Page images and extracted text:
--

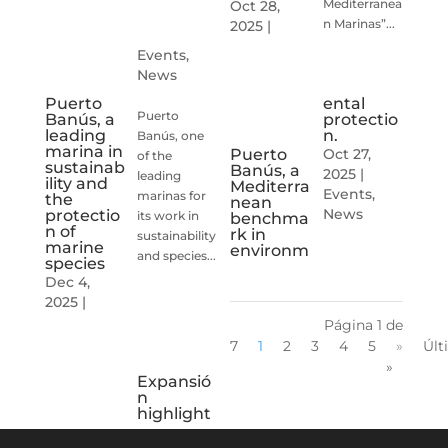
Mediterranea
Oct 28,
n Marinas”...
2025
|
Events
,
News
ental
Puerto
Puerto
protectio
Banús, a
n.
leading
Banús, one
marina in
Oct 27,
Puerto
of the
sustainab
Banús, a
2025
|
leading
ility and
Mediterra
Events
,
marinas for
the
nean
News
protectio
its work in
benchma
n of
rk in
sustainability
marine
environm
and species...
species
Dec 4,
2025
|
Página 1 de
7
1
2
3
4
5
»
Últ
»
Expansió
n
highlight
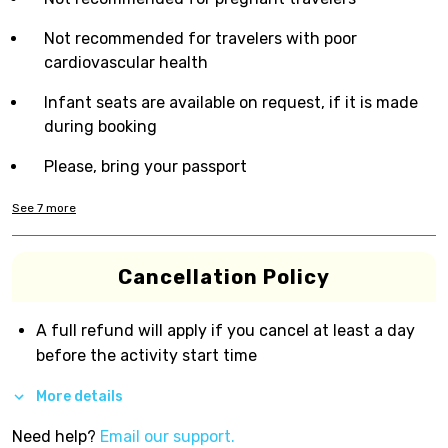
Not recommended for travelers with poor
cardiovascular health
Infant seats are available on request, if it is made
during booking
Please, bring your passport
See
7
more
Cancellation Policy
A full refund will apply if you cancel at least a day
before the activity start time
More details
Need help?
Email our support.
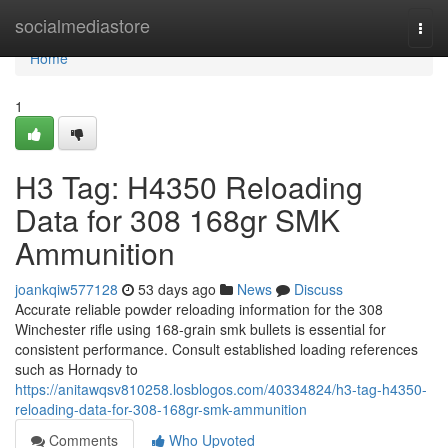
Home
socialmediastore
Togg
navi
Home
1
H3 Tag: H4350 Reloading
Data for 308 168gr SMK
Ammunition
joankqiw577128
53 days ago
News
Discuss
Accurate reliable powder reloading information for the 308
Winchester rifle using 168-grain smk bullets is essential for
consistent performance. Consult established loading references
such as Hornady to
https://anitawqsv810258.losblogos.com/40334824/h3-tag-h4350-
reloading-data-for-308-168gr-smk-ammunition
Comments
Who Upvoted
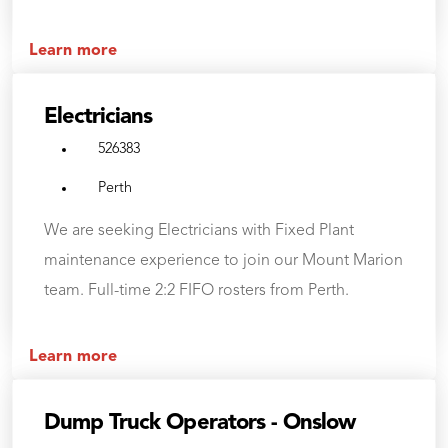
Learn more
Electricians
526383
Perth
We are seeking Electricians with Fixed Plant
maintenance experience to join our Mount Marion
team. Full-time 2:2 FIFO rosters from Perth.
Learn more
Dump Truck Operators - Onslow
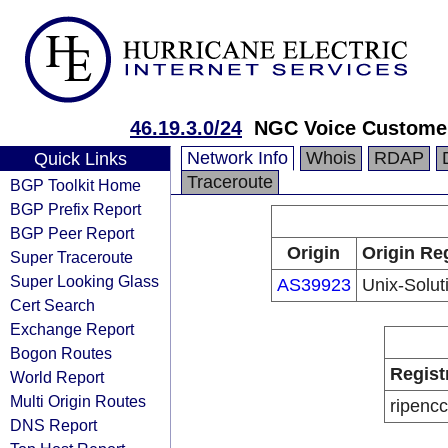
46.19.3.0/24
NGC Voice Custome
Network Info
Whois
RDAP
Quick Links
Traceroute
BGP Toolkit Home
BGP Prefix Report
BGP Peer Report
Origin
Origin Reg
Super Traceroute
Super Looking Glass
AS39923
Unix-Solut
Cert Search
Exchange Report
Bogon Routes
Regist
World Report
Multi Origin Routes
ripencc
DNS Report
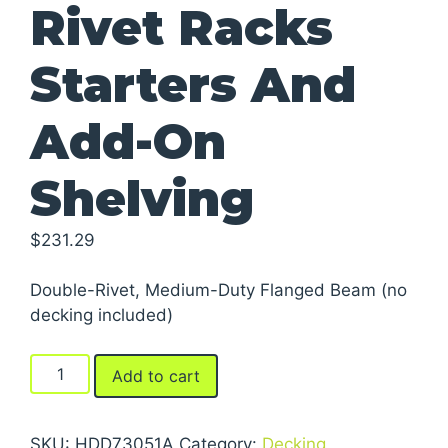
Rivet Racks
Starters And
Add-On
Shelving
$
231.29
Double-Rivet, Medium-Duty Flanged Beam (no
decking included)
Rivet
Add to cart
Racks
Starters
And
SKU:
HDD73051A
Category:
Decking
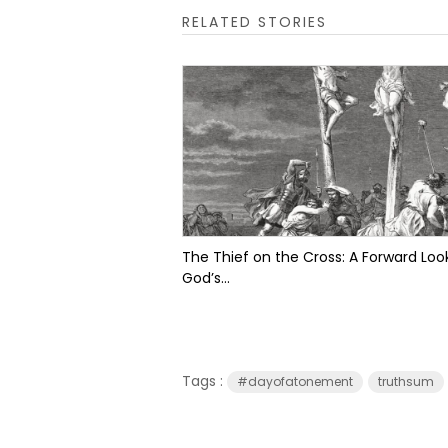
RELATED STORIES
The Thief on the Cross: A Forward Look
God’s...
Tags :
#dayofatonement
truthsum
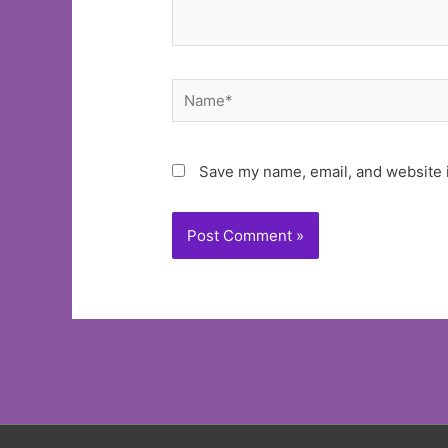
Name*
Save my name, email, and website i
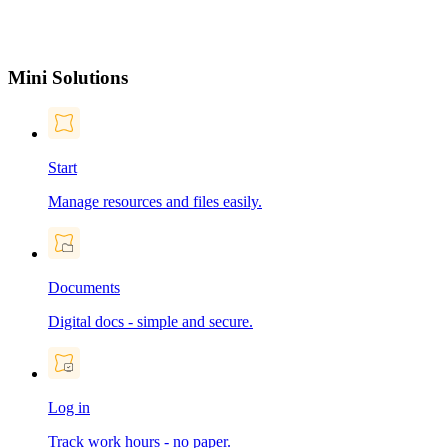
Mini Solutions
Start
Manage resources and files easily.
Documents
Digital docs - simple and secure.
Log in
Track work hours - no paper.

--

▶ [About this task] A clean copy is needed of the lines above from the one with "53 days ago" up to and including the one with "Super Traceroute". Please set it down exactly, with no pictures.

▶ [Result for this exercise]
53 days ago
News
Discuss
Accurate reliable powder reloading information for the 308
Winchester rifle using 168-grain smk bullets is essential for
consistent performance. Consult established loading references
such as Hornady to
https://anitawqsv810258.losblogos.com/40334824/h3-tag-h4350-
reloading-data-for-308-168gr-smk-ammunition
Comments
Who Upvoted
Learn more
Electricians
526383
Perth
We are seeking Electricians with Fixed Plant
maintenance experience to join our Mount Marion
team. Full-time 2:2 FIFO rosters from Perth.
Learn more
Dump Truck Operators - Onslow
46.19.3.0/24
NGC Voice Custome
Network Info
Whois
RDAP
Quick Links
Traceroute
BGP Toolkit Home
BGP Prefix Report
BGP Peer Report
Origin
Origin Reg
Super Traceroute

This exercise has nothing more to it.